Ancak bu alandan çıkmadan yeni oluşumları gerçekleştirme şansımız da oldukça düşüktür. Konfor alanını bırakamayanlar zekalarının yaratıcı yönünü törpülemiş olurlar.
- Sorgulamaya İzin Verilmemesi
Özellikle geleneksel kültürlerde yer alan; bir bilene danışmak ve alınan cevapla yetinmek, bu olguya zarar veren faktörler arasındadır. Sorgulamak beynimizi, zihnimizi ve zekamızı kullanmak anlamı taşır. Sorgulanan ve öğrenme hedefi koyulan şeyler, yenilenmeye giden yoldaki mihenk taşlarıdır.
- Risk Almaktan Kaçınmak
Hayatta atılan tüm adımlar, içerisinde irili ufaklı riskler barındırır. Eğer ortaya bir zeka ürünü konulacaksa bu alanda yaşanabilecek olumsuzluklar veya karşılaşılması muhtemel engeller, vazgeçmek için bir sebep olmamalıdır. Aksine emeğin ve çabanın ışığı ile aydınlanmalıdır.
- Çevre Baskısı
Neredeyse ana rahmine düştüğümüz andan itibaren bize dayatılan toplumsal normlar, zihnimizde istem dışı olarak belli başlı kodların oluşmasına yol açar. ”Bunu denersek el alem ne der, yapamazsak herkese rezil oluruz, böyle bir fikir insanlar tarafından nasıl karşılanır” gibi yaklaşımlar bizi yolumuzdan alıkoyarak zekamızın yaratıcı bölümünü baltalar.

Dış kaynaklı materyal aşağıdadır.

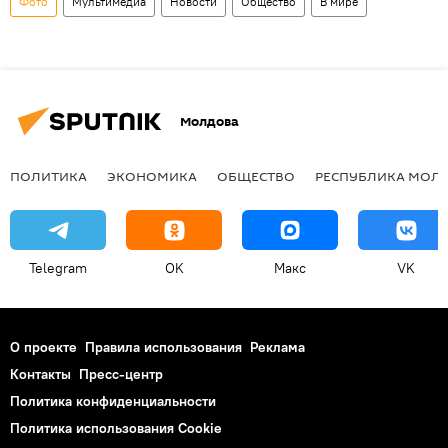
Фото
Мультимедиа
Новости
Общество
В мире
Молдова
ПОЛИТИКА
ЭКОНОМИКА
ОБЩЕСТВО
РЕСПУБЛИКА МОЛ
Telegram
OK
Макс
VK
О проекте
Правила использования
Реклама
Контакты
Пресс-центр
Политика конфиденциальности
Политика использования Cookie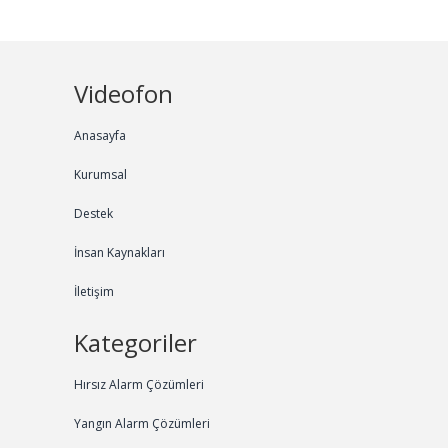
Videofon
Anasayfa
Kurumsal
Destek
İnsan Kaynakları
İletişim
Kategoriler
Hırsız Alarm Çözümleri
Yangın Alarm Çözümleri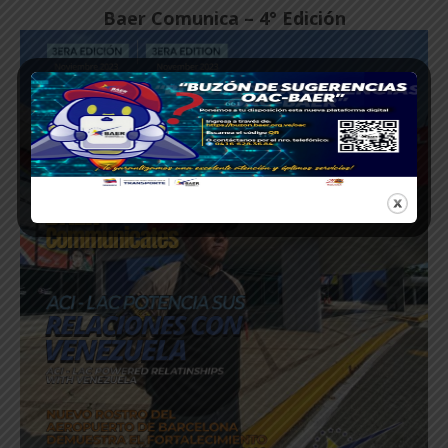
Baer Comunica – 4° Edición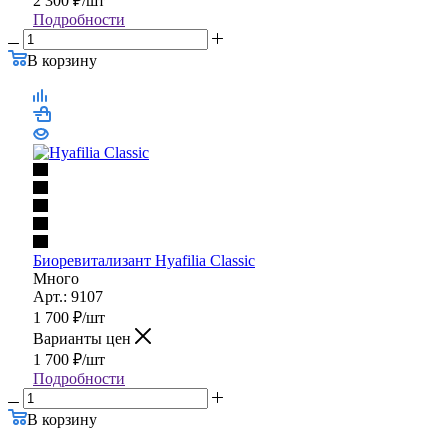
2 300
₽
/шт
Подробности
В корзину
Биоревитализант Hyafilia Classic
Много
Арт.: 9107
1 700
₽
/шт
Варианты цен
1 700
₽
/шт
Подробности
В корзину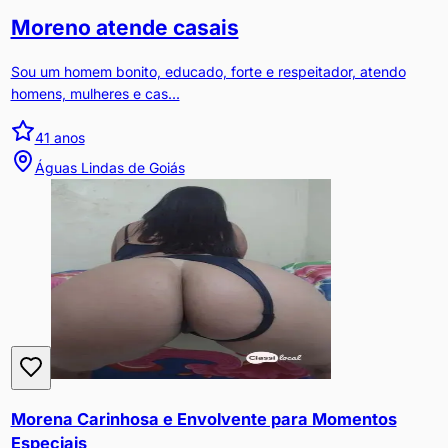
Moreno atende casais
Sou um homem bonito, educado, forte e respeitador, atendo
homens, mulheres e cas...
41
anos
Águas Lindas de Goiás
Morena Carinhosa e Envolvente para Momentos
Especiais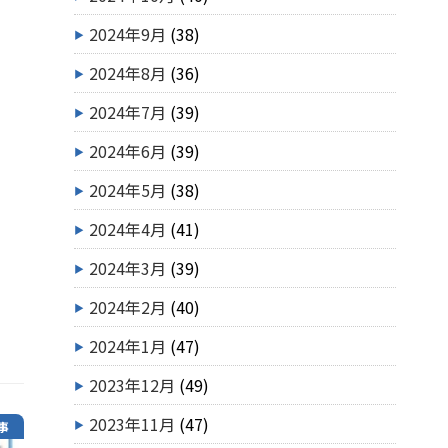
2024年9月
(38)
2024年8月
(36)
2024年7月
(39)
2024年6月
(39)
2024年5月
(38)
2024年4月
(41)
2024年3月
(39)
2024年2月
(40)
2024年1月
(47)
2023年12月
(49)
2023年11月
(47)
事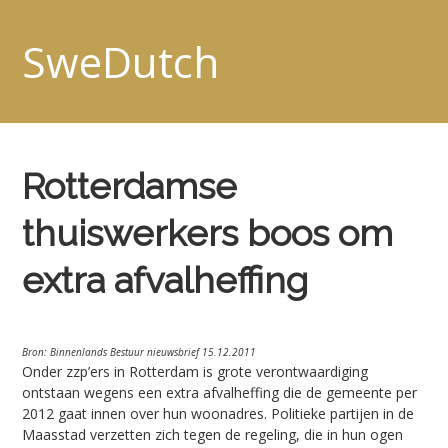
SweDutch
Rotterdamse
thuiswerkers boos om
extra afvalheffing
Bron: Binnenlands Bestuur nieuwsbrief 15.12.2011
Onder zzp’ers in Rotterdam is grote verontwaardiging
ontstaan wegens een extra afvalheffing die de gemeente per
2012 gaat innen over hun woonadres. Politieke partijen in de
Maasstad verzetten zich tegen de regeling, die in hun ogen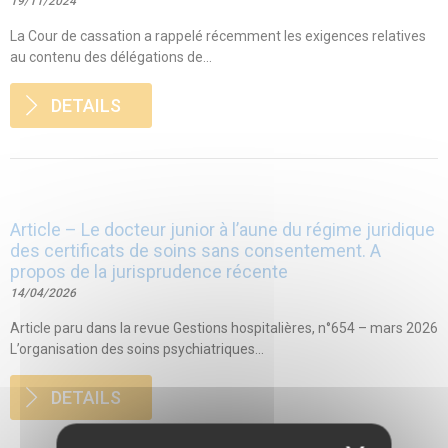
19/11/2024
La Cour de cassation a rappelé récemment les exigences relatives
au contenu des délégations de...
DETAILS
Article – Le docteur junior à l’aune du régime juridique
des certificats de soins sans consentement. A
propos de la jurisprudence récente
14/04/2026
Article paru dans la revue Gestions hospitalières, n°654 – mars 2026
L’organisation des soins psychiatriques...
DETAILS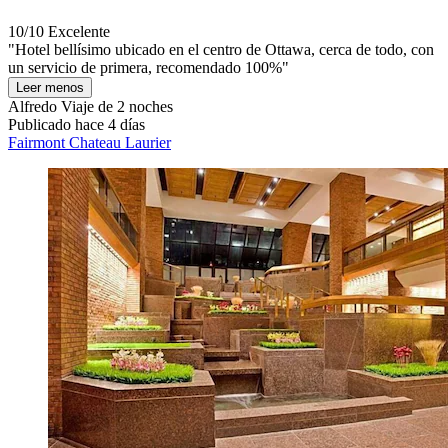
10/10
Excelente
"Hotel bellísimo ubicado en el centro de Ottawa, cerca de todo, con
un servicio de primera, recomendado 100%"
Leer menos
Alfredo
Viaje de 2 noches
Publicado hace 4 días
Fairmont Chateau Laurier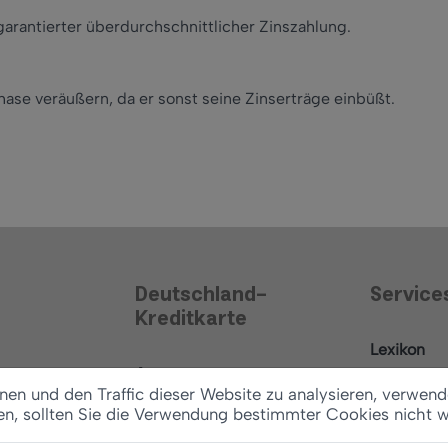
garantierter überdurchschnittlicher Zinszahlung.
phase veräußern, da er sonst seine Zinserträge einbüßt.
Deutschland-
Service
Kreditkarte
Lexikon
Antrag
News
en und den Traffic dieser Website zu analysieren, verwend
Konditionen
en, sollten Sie die Verwendung bestimmter Cookies nicht 
Ratgeber
Vertrag widerrufen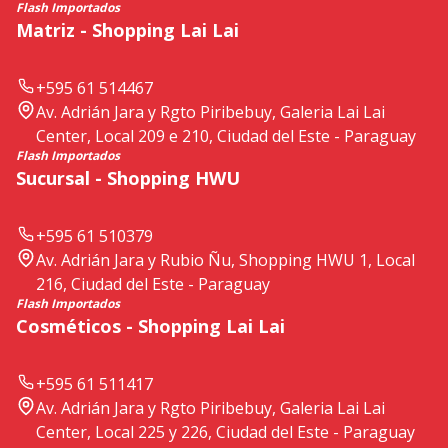
Flash Importados
Matriz - Shopping Lai Lai
+595 61 514467
Av. Adrián Jara y Rgto Piribebuy, Galeria Lai Lai
Center, Local 209 e 210, Ciudad del Este - Paraguay
Flash Importados
Sucursal - Shopping HWU
+595 61 510379
Av. Adrián Jara y Rubio Ñu, Shopping HWU 1, Local
216, Ciudad del Este - Paraguay
Flash Importados
Cosméticos - Shopping Lai Lai
+595 61 511417
Av. Adrián Jara y Rgto Piribebuy, Galeria Lai Lai
Center, Local 225 y 226, Ciudad del Este - Paraguay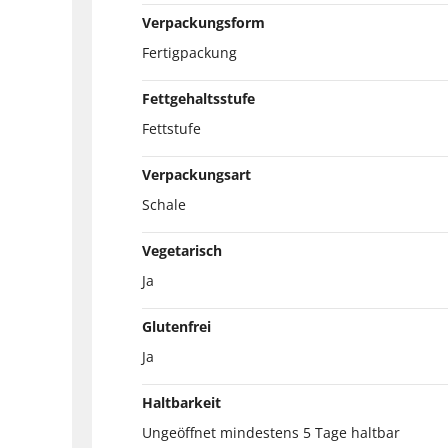
Verpackungsform
Fertigpackung
Fettgehaltsstufe
Fettstufe
Verpackungsart
Schale
Vegetarisch
Ja
Glutenfrei
Ja
Haltbarkeit
Ungeöffnet mindestens 5 Tage haltbar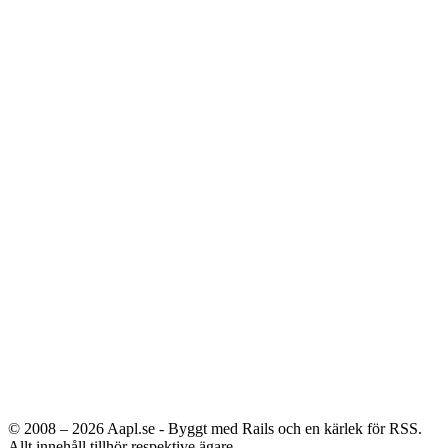
© 2008 – 2026
Aapl.se - Byggt med Rails och en kärlek för RSS.
Allt innehåll tillhör respektive ägare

Bu noktada yapılması gereken; kendine inanmak olmalıdır! Elbette toplum kurallarını hiçe saymadan, ancak güvendiğimiz şeyleri gerçekleştirmek için atacağımız adımlarda, çevrenin söylemlerinden etkilenmeden yol almayı başarmak gerekir.
- Mental Yorgunluk ve Stres Faktörleri
Hayatın koşturmacası yoğun, zihnimiz hem maddi hem de manevi pek çok şey ile meşgul iken, yaratıcı zekamızın ön plana çıkması oldukça zordur. Çünkü bu noktada zihin yalnızca o anı yönetebilmek için programlanmış ve kısa vadeli çözümlere odaklanmıştır. Mental olarak ferah ve zinde hissedilen dönemlerde kişilerin çok daha üretken, yenilikçi ve yaratıcı yönlerinin açığa çıktığı gözlemlenmiştir.
Bunun için yapılması gerekenler ise; kendimize vereceğimiz küçük molalar, kısa tatiller, doğa ile baş başa ortamlar, yalnız, sessiz ve huzurlu bir mekan, meditasyon veya yoga gibi dinginleştiren ve zihin açan egzersizler şeklinde sıralanabilir.